Theo: Yeah! That’s what we’re gonna talk about! It’s funny, too, when we got here in Chinatown, there used to be a portable potty there, they took it away!
Miguel: But they were very rarely servicing it, you know the one on Cesar Chavez? Yeah, the residents living right there really didn’t like it, because it would just smell, it wasn’t cleaned, and it just became like a fucking —
Theo: They deliberately didn’t service. Because I was there, I did a toilet exposé, and they had defecation all — you know, they aren’t clean if you don’t keep ’em clean. What’s the point of having them then?
Miguel: I was just down on FIrst and Spring, they closed off all Grand Park. That section where the public restrooms were. That was a main source of restrooms for that whole encampment. There’s a port-a-potty, which isn’t always clean. Now they have to walk up the hill.
Theo: Did you know, in San Pedro they have no port-a-potties? They have one handwashing station! I walked my ass off. I was talking, I said, “Did you know — ”
[another one of Theo’s friends walks up]
Theo: Hi! You’re here for the clothing thing, too, huh?
Theo’s friend: Yeah, you here covering election stuff? Cool, I listen to a lot of your podcasts. I went to Las Vegas, I had lots of time. It’s so good, so interesting.
Theo: Thank you very much!
Theo’s friend: Did you get my e-mail?
Theo: I did! But I’ve been so busy with the election —
THEO AT STAPLES CENTER BALLOT PLACE
Theo: This is Theo Henderson for We the Unhoused. We’re here at Staples Center. If you’ve noticed, I’ve been out and about looking to get perspectives on the election. It’s too early to call who’s gonna be the victor, but I’ve heard Kentucky has resulted in another oppressive regime with Mitch McConnell being reelected, that tells you a lot about Kentucky! As well as Florida, of course we’re no more surprised, and the hostility they have against people who have care and compassion for anyone. But that’s not all of the story. Right now, we’re noticing something in this country. People have risen up, have been awakened. My earlier interview with a young lady named Kathy who expressed that she was not really plugged into the election of President Obama. But this election here has promoted her, or got her, out of her doldrums and is encouraging Generation Z to go out and vote and take part and plug in. Here at We the Unhoused I am fulfilling the same thing. Though I did vote for President Obama, the problem is that I’m trying to plug in the Unhoused community that their voice matters. And it’s germaine to this because on local elections, right now we have Nithya Rama going against David Ryu. We have other propositions, and we have our City Council members, like Joe Buscaino, and Mike Feuer, most of them making over $100,000 that believe criminalization is the answer.
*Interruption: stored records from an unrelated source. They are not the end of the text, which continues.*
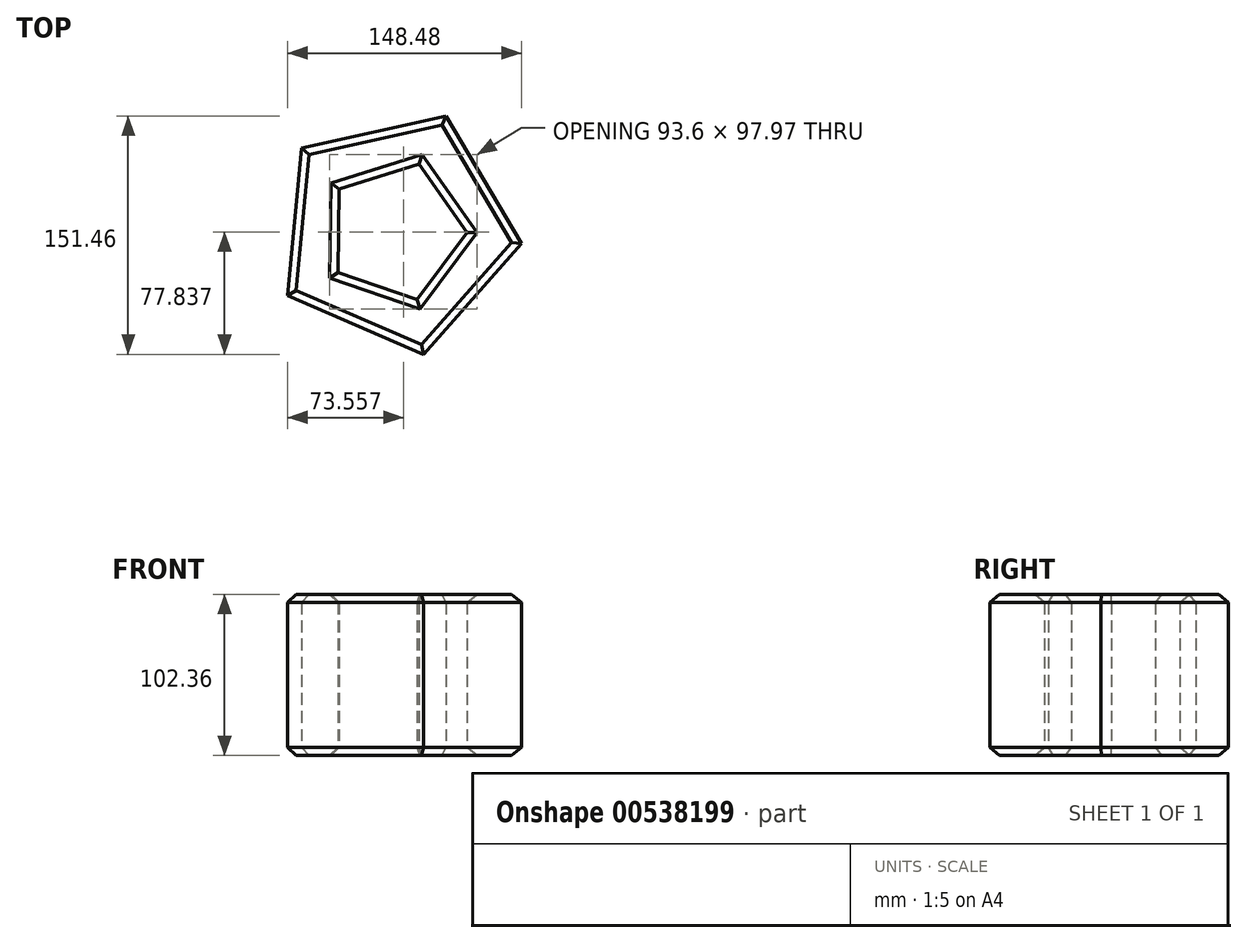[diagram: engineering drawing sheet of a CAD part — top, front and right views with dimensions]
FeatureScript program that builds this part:
annotation { "Feature Type Name" : "Feature", "Feature Type Description" : "" }
export const myFeature = defineFeature(function(context is Context, id is Id, definition is map)
    precondition{}
    {
        {
            var Q0;
            Q0=qCreatedBy(makeId("Top.planeOp"),FACE);
            var sketch = newSketch(context, id + "F0", { "sketchPlane" : qUnion([Q0])});
            skCircle(sketch, "E0.cCircle", {"center": v(0, 0) * mm, "radius": 64.71 * mm, "construction": true});
            skLineSegment(sketch, "E0.0", {"start": v(79.63, -7.54) * mm, "end": v(17.44, -78.06) * mm});
            skLineSegment(sketch, "E0.1", {"start": v(17.44, -78.06) * mm, "end": v(-68.85, -40.7) * mm});
            skLineSegment(sketch, "E0.2", {"start": v(-68.85, -40.7) * mm, "end": v(-60, 52.9) * mm});
            skLineSegment(sketch, "E0.3", {"start": v(-60, 52.9) * mm, "end": v(31.78, 73.4) * mm});
            skLineSegment(sketch, "E0.4", {"start": v(31.78, 73.4) * mm, "end": v(79.63, -7.54) * mm});
            skPoint(sketch, "E0.0.midPoint", {"position": v(48.54, -42.8) * mm});
            skCircle(sketch, "E1.cCircle", {"center": v(0, 0) * mm, "radius": 36.6 * mm, "construction": true});
            skLineSegment(sketch, "E1.0", {"start": v(45.23, -0.63) * mm, "end": v(13.37, -43.2) * mm});
            skLineSegment(sketch, "E1.1", {"start": v(13.37, -43.2) * mm, "end": v(-36.96, -26.07) * mm});
            skLineSegment(sketch, "E1.2", {"start": v(-36.96, -26.07) * mm, "end": v(-36.22, 27.1) * mm});
            skLineSegment(sketch, "E1.3", {"start": v(-36.22, 27.1) * mm, "end": v(14.58, 42.82) * mm});
            skLineSegment(sketch, "E1.4", {"start": v(14.58, 42.82) * mm, "end": v(45.23, -0.63) * mm});
            skPoint(sketch, "E1.0.midPoint", {"position": v(29.3, -21.92) * mm});
            skSolve(sketch);
        }
        {
            var Q0;
            Q0=makeQuery(id+"F0.imprint","IMPRINT",FACE,{"disambiguationData":[TD([[makeQuery(id+"F0.imprint","IMPRINT",EDGE,{"derivedFrom":sQuery(id+"F0.wireOp",EDGE,"E0.0")}),-1.0]])]});
            extrude(context, id + "F1", {"entities" : qUnion([Q0]), "depth" : 102.36 * mm, "offsetDistance" : 25.4 * mm});
        }
        {
            var Q0;
            Q0=makeQuery(id+"F1.opExtrude","CAP_FACE",FACE,{"disambiguationData":[OSD([sQuery(id+"F0.wireOp",EDGE,"E0.0"),sQuery(id+"F0.wireOp",EDGE,"E0.1"),sQuery(id+"F0.wireOp",EDGE,"E0.2"),sQuery(id+"F0.wireOp",EDGE,"E0.3"),sQuery(id+"F0.wireOp",EDGE,"E0.4"),sQuery(id+"F0.wireOp",EDGE,"E1.0"),sQuery(id+"F0.wireOp",EDGE,"E1.1"),sQuery(id+"F0.wireOp",EDGE,"E1.2"),sQuery(id+"F0.wireOp",EDGE,"E1.3"),sQuery(id+"F0.wireOp",EDGE,"E1.4")])],"isStart":true});
            var Q1;
            Q1=makeQuery(id+"F1.opExtrude","CAP_FACE",FACE,{"disambiguationData":[OSD([sQuery(id+"F0.wireOp",EDGE,"E0.0"),sQuery(id+"F0.wireOp",EDGE,"E0.1"),sQuery(id+"F0.wireOp",EDGE,"E0.2"),sQuery(id+"F0.wireOp",EDGE,"E0.3"),sQuery(id+"F0.wireOp",EDGE,"E0.4"),sQuery(id+"F0.wireOp",EDGE,"E1.0"),sQuery(id+"F0.wireOp",EDGE,"E1.1"),sQuery(id+"F0.wireOp",EDGE,"E1.2"),sQuery(id+"F0.wireOp",EDGE,"E1.3"),sQuery(id+"F0.wireOp",EDGE,"E1.4")])],"isStart":false});
            chamfer(context, id + "F2", {"entities" : qUnion([Q0, Q1]), "width" : 5.08 * mm, "tangentPropagation" : true});
        }
    });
They believe in terrorizing over 60,000 Unhoused people because they helped out maybe 100 Unhoused people in the shelters. So, follow me into what the Black Lives Matter youth that are the vanguard is trying to show and express themselves in a youthful way.
STAPLES CENTER SIGN HOLDER: Tacos or hotdogs? 2020!
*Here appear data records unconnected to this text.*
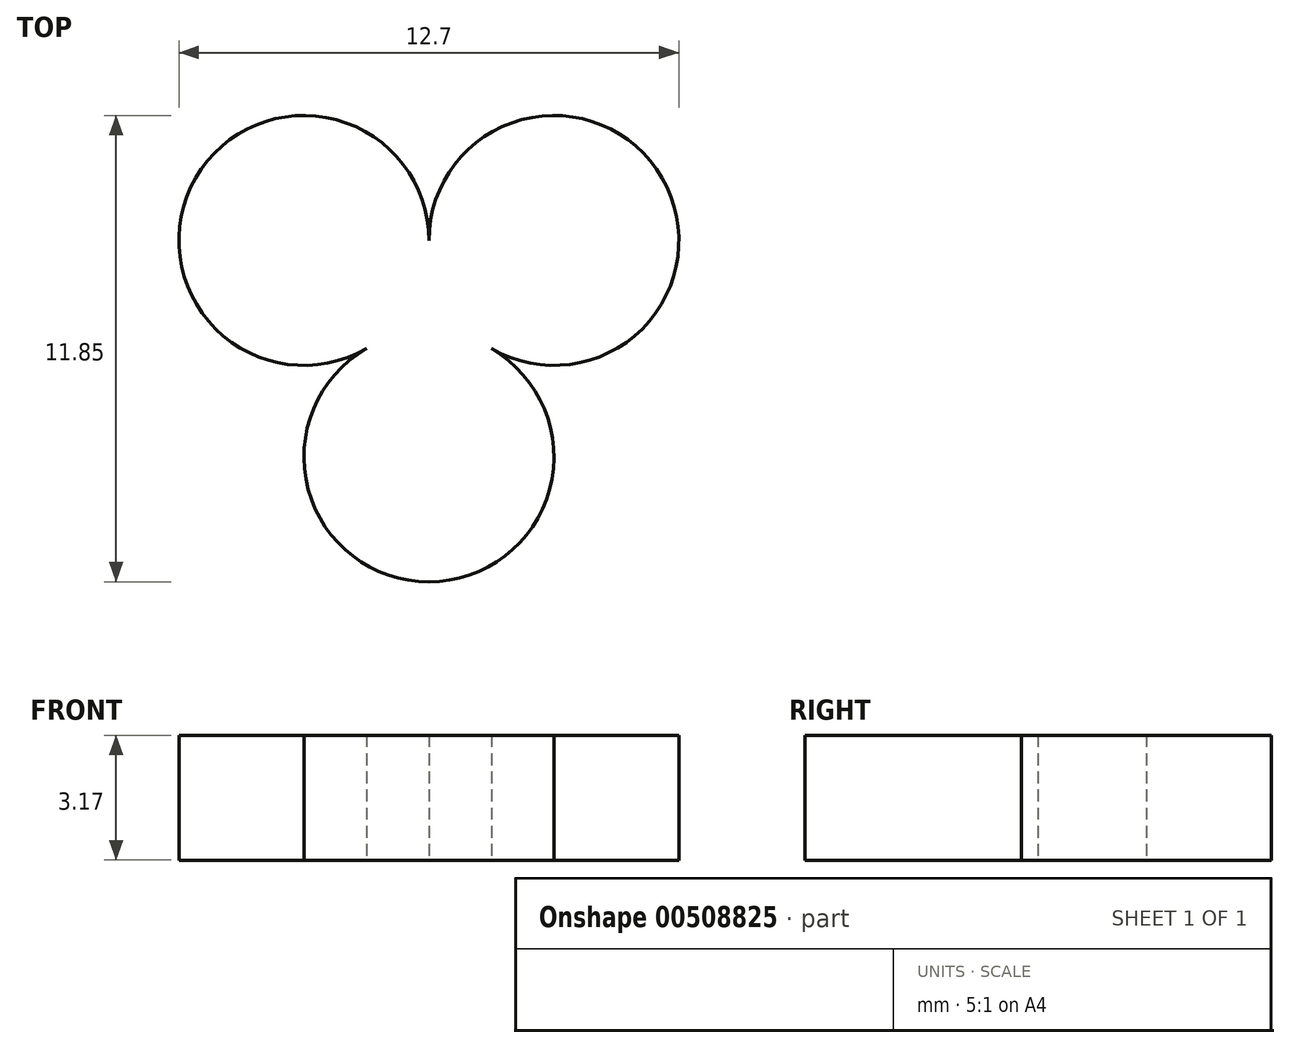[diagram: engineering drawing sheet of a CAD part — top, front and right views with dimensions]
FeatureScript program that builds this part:
annotation { "Feature Type Name" : "Feature", "Feature Type Description" : "" }
export const myFeature = defineFeature(function(context is Context, id is Id, definition is map)
    precondition{}
    {
        {
            var Q0;
            Q0=qCreatedBy(makeId("Right.planeOp"),FACE);
            var sketch = newSketch(context, id + "F0", { "sketchPlane" : qUnion([Q0])});
            skLineSegment(sketch, "E0", {"start": v(0, 0) * mm, "end": v(0, 179.6) * mm});
            skLineSegment(sketch, "E1", {"start": v(0, 179.6) * mm, "end": v(-169.33, -59.87) * mm});
            skLineSegment(sketch, "E2", {"start": v(-169.33, -59.87) * mm, "end": v(0, 0) * mm});
            skLineSegment(sketch, "E3", {"start": v(-169.33, -59.87) * mm, "end": v(84.67, -59.87) * mm, "construction": true});
            skLineSegment(sketch, "E4", {"start": v(0, 179.6) * mm, "end": v(84.67, -59.87) * mm, "construction": true});
            skLineSegment(sketch, "E5", {"start": v(0, 0) * mm, "end": v(84.67, -59.87) * mm, "construction": true});
            skLineSegment(sketch, "E6", {"start": v(0, 0) * mm, "end": v(0, -59.87) * mm, "construction": true});
            skCircle(sketch, "E7", {"center": v(-84.67, -59.87) * mm, "radius": 84.67 * mm, "construction": true});
            skCircle(sketch, "E8", {"center": v(0, -59.87) * mm, "radius": 84.67 * mm, "construction": true});
            skArc(sketch, "E9", {"start": v(-169.33, -59.87) * mm, "mid": v(-46.6, 32.96) * mm, "end": v(0, 179.6) * mm, "construction": true});
            skLineSegment(sketch, "E10", {"start": v(0, 179.6) * mm, "end": v(-254, 179.6) * mm, "construction": true});
            skLineSegment(sketch, "E11", {"start": v(-169.33, -59.87) * mm, "end": v(-254, 179.6) * mm, "construction": true});
            skSolve(sketch);
        }
        {
            var Q0;
            Q0=qCreatedBy(makeId("Right.planeOp"),FACE);
            var sketch = newSketch(context, id + "F1", { "sketchPlane" : qUnion([Q0])});
            skPoint(sketch, "E12.0", {"position": v(-254, 179.6) * mm});
            skPoint(sketch, "E13.0", {"position": v(-169.33, -59.87) * mm});
            skPoint(sketch, "E14.0", {"position": v(0, 0) * mm});
            skArc(sketch, "E15", {"start": v(-169.33, -59.87) * mm, "mid": v(-46.6, 32.96) * mm, "end": v(0, 179.6) * mm, "construction": true});
            skLineSegment(sketch, "E16", {"start": v(0, 179.6) * mm, "end": v(-254, 179.6) * mm, "construction": true});
            skLineSegment(sketch, "E17", {"start": v(-169.33, -59.87) * mm, "end": v(-254, 179.6) * mm, "construction": true});
            skCircle(sketch, "E18", {"center": v(-3.67, 0) * mm, "radius": 3.18 * mm, "construction": true});
            skCircle(sketch, "E19.1.0", {"center": v(1.83, -3.18) * mm, "radius": 3.18 * mm, "construction": true});
            skCircle(sketch, "E19.2.0", {"center": v(1.83, 3.18) * mm, "radius": 3.18 * mm, "construction": true});
            skLineSegment(sketch, "E20", {"start": v(1.83, 3.18) * mm, "end": v(1.83, -3.18) * mm, "construction": true});
            skLineSegment(sketch, "E21", {"start": v(-3.67, 0) * mm, "end": v(1.83, 0) * mm, "construction": true});
            skLineSegment(sketch, "E22", {"start": v(-3.67, 0) * mm, "end": v(-12.7, 0) * mm, "construction": true});
            skCircle(sketch, "E23", {"center": v(-12.7, 0) * mm, "radius": 3.18 * mm, "construction": true});
            skCircle(sketch, "E24.1.0", {"center": v(6.35, -11) * mm, "radius": 3.18 * mm, "construction": true});
            skCircle(sketch, "E24.2.0", {"center": v(6.35, 11) * mm, "radius": 3.18 * mm, "construction": true});
            skLineSegment(sketch, "E25", {"start": v(6.35, 11) * mm, "end": v(6.35, -11) * mm, "construction": true});
            skLineSegment(sketch, "E26", {"start": v(1.83, 0) * mm, "end": v(6.35, 0) * mm, "construction": true});
            skArc(sketch, "E27.0", {"start": v(-7.53, 135.81) * mm, "mid": v(-4.63, 157.62) * mm, "end": v(-3.67, 179.6) * mm});
            skLineSegment(sketch, "E28", {"start": v(-254, 179.6) * mm, "end": v(-32.17, 98.2) * mm, "construction": true});
            skLineSegment(sketch, "E29", {"start": v(-254, 179.6) * mm, "end": v(-7.53, 135.81) * mm, "construction": true});
            skLineSegment(sketch, "E30", {"start": v(-254, 179.6) * mm, "end": v(-49.83, 60.65) * mm, "construction": true});
            skLineSegment(sketch, "E31", {"start": v(-254, 179.6) * mm, "end": v(-73.8, 26.77) * mm, "construction": true});
            skArc(sketch, "E32", {"start": v(-175.24, -43.17) * mm, "mid": v(-61.07, 43.18) * mm, "end": v(-17.7, 179.6) * mm, "construction": true});
            skLineSegment(sketch, "E33", {"start": v(-73.8, 26.77) * mm, "end": v(-49.83, 60.65) * mm, "construction": true});
            skLineSegment(sketch, "E34", {"start": v(-49.83, 60.65) * mm, "end": v(-32.17, 98.2) * mm, "construction": true});
            skLineSegment(sketch, "E35", {"start": v(-32.17, 98.2) * mm, "end": v(-21.35, 138.27) * mm, "construction": true});
            skLineSegment(sketch, "E36", {"start": v(-21.35, 138.27) * mm, "end": v(-17.7, 179.6) * mm, "construction": true});
            skLineSegment(sketch, "E37", {"start": v(-254, 179.6) * mm, "end": v(-103.31, -2.4) * mm, "construction": true});
            skLineSegment(sketch, "E38", {"start": v(-73.8, 26.77) * mm, "end": v(-103.31, -2.4) * mm, "construction": true});
            skLineSegment(sketch, "E39", {"start": v(-254, 179.6) * mm, "end": v(-137.48, -25.96) * mm, "construction": true});
            skLineSegment(sketch, "E40", {"start": v(-175.24, -43.17) * mm, "end": v(-137.48, -25.96) * mm, "construction": true});
            skLineSegment(sketch, "E41", {"start": v(-103.31, -2.4) * mm, "end": v(-137.48, -25.96) * mm, "construction": true});
            skSolve(sketch);
        }
        {
            var Q0;
            Q0=qCreatedBy(makeId("Right.planeOp"),FACE);
            var sketch = newSketch(context, id + "F2", { "sketchPlane" : qUnion([Q0])});
            skPoint(sketch, "E42.0", {"position": v(-3.67, 179.6) * mm});
            skPoint(sketch, "E42.1", {"position": v(-7.53, 135.81) * mm});
            skPoint(sketch, "E42.2", {"position": v(-254, 179.6) * mm});
            skPoint(sketch, "E42.3", {"position": v(0, 0) * mm});
            skPoint(sketch, "E42.4", {"position": v(-12.7, 0) * mm});
            skArc(sketch, "E43", {"start": v(-7.53, 135.81) * mm, "mid": v(-4.63, 157.62) * mm, "end": v(-3.67, 179.6) * mm});
            skLineSegment(sketch, "E44", {"start": v(-7.53, 135.81) * mm, "end": v(-8.84, 128.42) * mm});
            skLineSegment(sketch, "E45", {"start": v(-8.18, 132.12) * mm, "end": v(-8.18, 84.63) * mm, "construction": true});
            skArc(sketch, "E46.1.0", {"start": v(-8.84, 128.42) * mm, "mid": v(-11.73, 106.61) * mm, "end": v(-12.7, 84.63) * mm});
            skPoint(sketch, "E46.center", {"position": v(-8.18, 132.12) * mm});
            skSolve(sketch);
        }
        {
            var Q0;
            Q0=qCreatedBy(makeId("Right.planeOp"),FACE);
            var sketch = newSketch(context, id + "F3", { "sketchPlane" : qUnion([Q0])});
            skPoint(sketch, "E47.0", {"position": v(0, 0) * mm});
            skPoint(sketch, "E48.0", {"position": v(-3.67, 179.6) * mm});
            skPoint(sketch, "E48.1", {"position": v(-7.53, 135.81) * mm});
            skPoint(sketch, "E48.2", {"position": v(-254, 179.6) * mm});
            skArc(sketch, "E49", {"start": v(-7.53, 135.81) * mm, "mid": v(-4.63, 157.62) * mm, "end": v(-3.67, 179.6) * mm});
            skLineSegment(sketch, "E50", {"start": v(-7.53, 135.81) * mm, "end": v(-21.54, 56.95) * mm});
            skLineSegment(sketch, "E51", {"start": v(-14.53, 96.38) * mm, "end": v(-14.53, 13.15) * mm, "construction": true});
            skArc(sketch, "E52.1.0", {"start": v(-21.54, 56.95) * mm, "mid": v(-24.43, 35.14) * mm, "end": v(-25.4, 13.15) * mm});
            skPoint(sketch, "E52.center", {"position": v(-14.53, 96.38) * mm});
            skLineSegment(sketch, "E53", {"start": v(0, 0) * mm, "end": v(-25.4, 0) * mm, "construction": true});
            skSolve(sketch);
        }
        {
            var Q0;
            Q0=sQuery(id+"F0.wireOp",VERTEX,"E8.center");
            var Q1;
            Q1=qCreatedBy(makeId("Top.planeOp"),FACE);
            cPlane(context, id + "F4", {"entities" : qUnion([Q0, Q1]), "cplaneType" : CPlaneType.PLANE_POINT, "offset" : 25.4 * mm, "width" : 152.4 * mm, "height" : 152.4 * mm});
        }
        {
            var Q0;
            Q0=qCreatedBy(id+"F4.planeOp",FACE);
            var sketch = newSketch(context, id + "F5", { "sketchPlane" : qUnion([Q0])});
            skCircle(sketch, "E54.cCircle", {"center": v(0, 0) * mm, "radius": 169.33 * mm, "construction": true});
            skLineSegment(sketch, "E54.0", {"start": v(0, -169.33) * mm, "end": v(-146.65, 84.67) * mm, "construction": true});
            skLineSegment(sketch, "E54.1", {"start": v(-146.65, 84.67) * mm, "end": v(146.65, 84.67) * mm, "construction": true});
            skLineSegment(sketch, "E54.2", {"start": v(146.65, 84.67) * mm, "end": v(0, -169.33) * mm, "construction": true});
            skSolve(sketch);
        }
        {
            var Q0;
            Q0=sQuery(id+"F0.wireOp",VERTEX,"E6.start");
            var Q1;
            Q1=sQuery(id+"F5.wireOp",VERTEX,"E54.1.start");
            var Q2;
            Q2=sQuery(id+"F5.wireOp",VERTEX,"E54.2.start");
            cPlane(context, id + "F6", {"entities" : qUnion([Q0, Q1, Q2]), "cplaneType" : CPlaneType.THREE_POINT, "offset" : 25.4 * mm, "width" : 152.4 * mm, "height" : 152.4 * mm});
        }
        {
            var Q0;
            Q0=qCreatedBy(id+"F6.planeOp",FACE);
            var sketch = newSketch(context, id + "F7", { "sketchPlane" : qUnion([Q0])});
            skLineSegment(sketch, "E55", {"start": v(-146.65, 103.7) * mm, "end": v(0, 0) * mm});
            skLineSegment(sketch, "E56", {"start": v(0, 0) * mm, "end": v(146.65, 103.7) * mm});
            skLineSegment(sketch, "E57", {"start": v(146.65, 103.7) * mm, "end": v(-146.65, 103.7) * mm});
            skLineSegment(sketch, "E58", {"start": v(0, 103.7) * mm, "end": v(0, 0) * mm});
            skSolve(sketch);
        }
        {
            var Q0;
            Q0=sQuery(id+"F7.wireOp",VERTEX,"E57.end");
            var Q1;
            Q1=sQuery(id+"F7.wireOp",VERTEX,"E57.start");
            var Q2;
            Q2=sQuery(id+"F0.wireOp",VERTEX,"E4.start");
            cPlane(context, id + "F8", {"entities" : qUnion([Q0, Q1, Q2]), "cplaneType" : CPlaneType.THREE_POINT, "offset" : 25.4 * mm, "width" : 152.4 * mm, "height" : 152.4 * mm});
        }
        {
            var Q0;
            Q0=sQuery(id+"F1.wireOp",VERTEX,"E27.0.end");
            var Q1;
            Q1=qCreatedBy(makeId("Top.planeOp"),FACE);
            cPlane(context, id + "F9", {"entities" : qUnion([Q0, Q1]), "cplaneType" : CPlaneType.PLANE_POINT, "offset" : 25.4 * mm, "width" : 152.4 * mm, "height" : 152.4 * mm});
        }
        {
            var Q0;
            Q0=qCreatedBy(id+"F9.planeOp",FACE);
            var sketch = newSketch(context, id + "F10", { "sketchPlane" : qUnion([Q0])});
            skPoint(sketch, "E59.0", {"position": v(0, -3.67) * mm});
            skCircle(sketch, "E60", {"center": v(0, -3.67) * mm, "radius": 3.18 * mm});
            skCircle(sketch, "E61.1.0", {"center": v(3.18, 1.83) * mm, "radius": 3.18 * mm});
            skCircle(sketch, "E61.2.0", {"center": v(-3.18, 1.83) * mm, "radius": 3.18 * mm});
            skPoint(sketch, "E61.center", {"position": v(0, 0) * mm});
            skSolve(sketch);
        }
        {
            var Q0;
            Q0=qCreatedBy(makeId("Top.planeOp"),FACE);
            var sketch = newSketch(context, id + "F11", { "sketchPlane" : qUnion([Q0])});
            skCircle(sketch, "E62", {"center": v(-6.35, -11) * mm, "radius": 3.18 * mm});
            skCircle(sketch, "E63", {"center": v(-25.4, 0) * mm, "radius": 3.18 * mm});
            skCircle(sketch, "E64.1.0", {"center": v(12.7, 0) * mm, "radius": 3.18 * mm});
            skCircle(sketch, "E64.2.0", {"center": v(-6.35, 11) * mm, "radius": 3.18 * mm});
            skPoint(sketch, "E64.center", {"position": v(0, 0) * mm});
            skCircle(sketch, "E65.1.0", {"center": v(12.7, -22) * mm, "radius": 3.18 * mm});
            skCircle(sketch, "E65.2.0", {"center": v(12.7, 22) * mm, "radius": 3.18 * mm});
            skLineSegment(sketch, "E66", {"start": v(0, 0) * mm, "end": v(12.7, 0) * mm});
            skLineSegment(sketch, "E67", {"start": v(0, 0) * mm, "end": v(-25.4, 0) * mm});
            skSolve(sketch);
        }
        {
            var Q0;
            Q0=qSketchRegion(id+"F10",true);
            extrude(context, id + "F12", {"entities" : qUnion([Q0]), "depth" : 3.17 * mm, "offsetDistance" : 25.4 * mm});
        }
    });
Theo: Oh I see! I’m actually the worst one, I like both!
STAPLES CENTER SIGN HOLDER: That’s ok, this is America!
Theo: Yeah, thank you!
STAPLES CENTER SIGN HOLDER: Do you wanna vote for one?
Theo: I’ll vote for both!
[audio cuts out]
Theo: Of course they’re voting to eject Jackie Lacey, which is not a surprise. I have a suspicion that this might be the time where she gets her walking papers. But here is a pulpit, that Black Lives Matter has been at the forefront of change. And it’s not just only for Black Lives Matter, but for everyone to get ok during this tumultuous time. So this is Theo Henderson for We the Unhoused. Stay tuned, and thank you all for listening, and I hope you guys are safe and that we again meet in the light of understanding.
Theo: This marks the end of the episode. I have returned back to Hollywood because of the voting ballot box here, and I’m going to show the process to show that I voted and that my, as We the Unhoused, Unhoused voters matter. This envelope’s so big!